Similarly, para 8 of the said order of the AO, Assessee demonstrated that no
seized material is available in support of making the said additions.
The Tribunal observed that, undisputedly,
the impugned quantum additions are made merely based on the entries in the
accounted books and certainly not based on either the unaccounted books of
accounts of the assessee or books not produced to the AO earlier or the
incriminating material gathered by the investigation wing of the revenue.
The Tribunal held that the AO was not justified
in making the addition on account of unaccounted sundry creditors (purchases)
and unexplained share of the money u/s. 153A of the Act, as there was no
incriminating material discovered in the search.
Before the High Court the Revenue contented,
the judgements relied by the Tribunal while limiting the scope of inquiry u/s.

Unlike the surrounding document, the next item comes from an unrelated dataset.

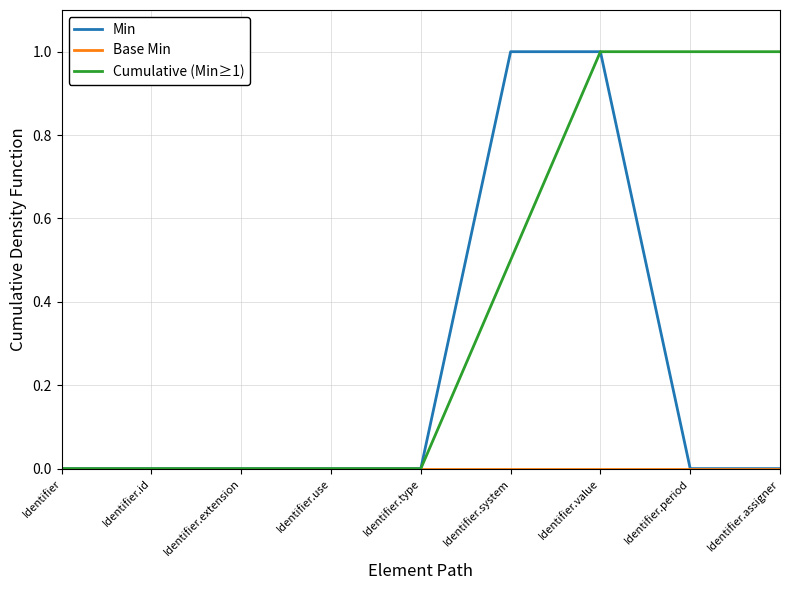

True or false: Cumulative (Min≥1) has a value of 0.4 at Identifier.value.

False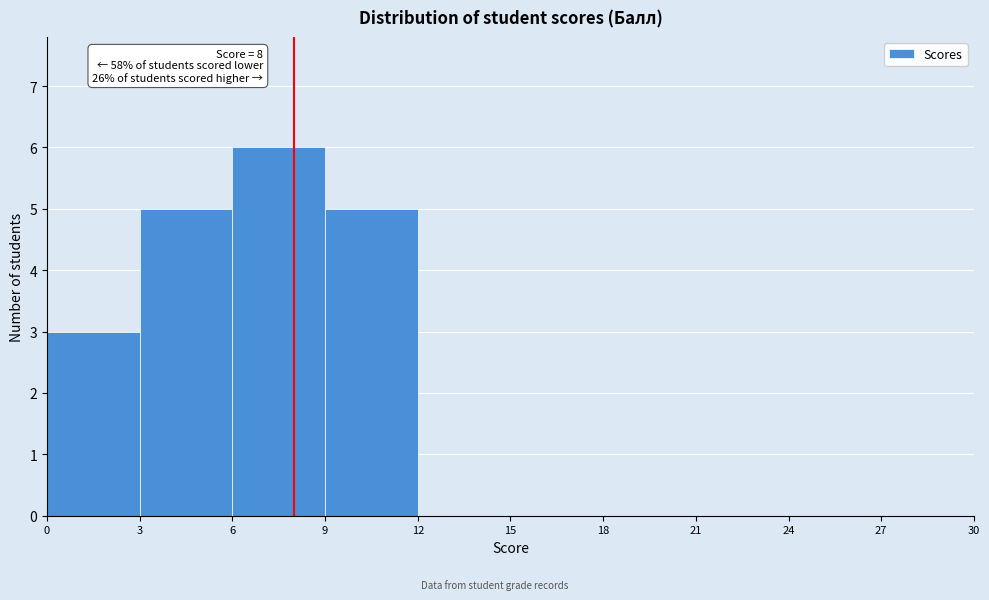

Over which range of the x-axis is the bar tallest?

6 to 9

153A of the Act to the extent of discovery of incriminating material during
search only is improper. The said judgements were in respect of assessments
which had taken place u/s. 143(3) of the Act. In the present case, the
assessment has taken place u/s. 143(1) of the Act. The distinguishing feature
in sections 143(1) and 143(3) has not been considered by the Tribunal in an
assessment u/s. 143(3) of the Act a long drawn inquiry is contemplated. It
would also amount to examination of evidence. However, inquiry u/s. 143 (1) of
the Act is limited on the basis of return filed. In view of that, the
judgements relied on would not be
applicable.
The Assessee submits that this Court has time
and again held that assessment u/s. 153A of the Act would be limited to the
extent of any incriminating articles, incriminating evidence found during the
search. Even in case of The Commissioner of Income Tax vs. Gurinder Singh
Bawa decided by this Court, the assessment was u/s. 143(1) of the Act.
The Assessee relied on the judgment of this Court in The Commissioner of
Income Tax vs. Gurinder Singh Bawa reported in [2016] 386 ITR 483
(Bom) and another Judgment of this Court in the case of The
Commissioner of Income Tax vs. Warehousing Corporation & Anr. reported
in [2016] 374 ITR 645 (Bom).
The Hon. High Court observed that on perusal
of Section 153A of the Act, it is manifest that it does not make any
distinction between assessment conducted u/s. 143(1) and 143(3). This Court had
occasion to consider the scope of section 153A of the Act in case of The
Commissioner of Income Tax vs. Gurinder Singh Bawa [2016] 386 ITR 483 (Bom) and
in the case of The Commissioner of Income Tax vs. Continental Warehousing
Corporation & Anr. reported in [2016] 374 ITR 645 (Bom). It
has been observed that section 153A cannot be a tool to have a second inning of
assessment either to the Revenue or the Assessee. Even in case of The
Commissioner of Income Tax vs. Gurinder Singh Bawa (referred to supra)
the assessment was u/s. 143(1) of the Act and the Court held that the scope of
assessment after search u/s. 153A would be limited to the incriminating
evidence found during the search and no further. In the said Judgment, the
Judgement of this Court in The Commissioner of Income Tax vs. Continental
Warehousing Corporation & Anr. (referred to supra) has been
followed. Considering the authoritative pronouncements of this Court in above
referred cases, one of which is also with regard to assessment u/s. 143(1), the
issue is no longer res integral and stands concluded in the above
referred Judgements. In the above view, the Appeals was dismissed.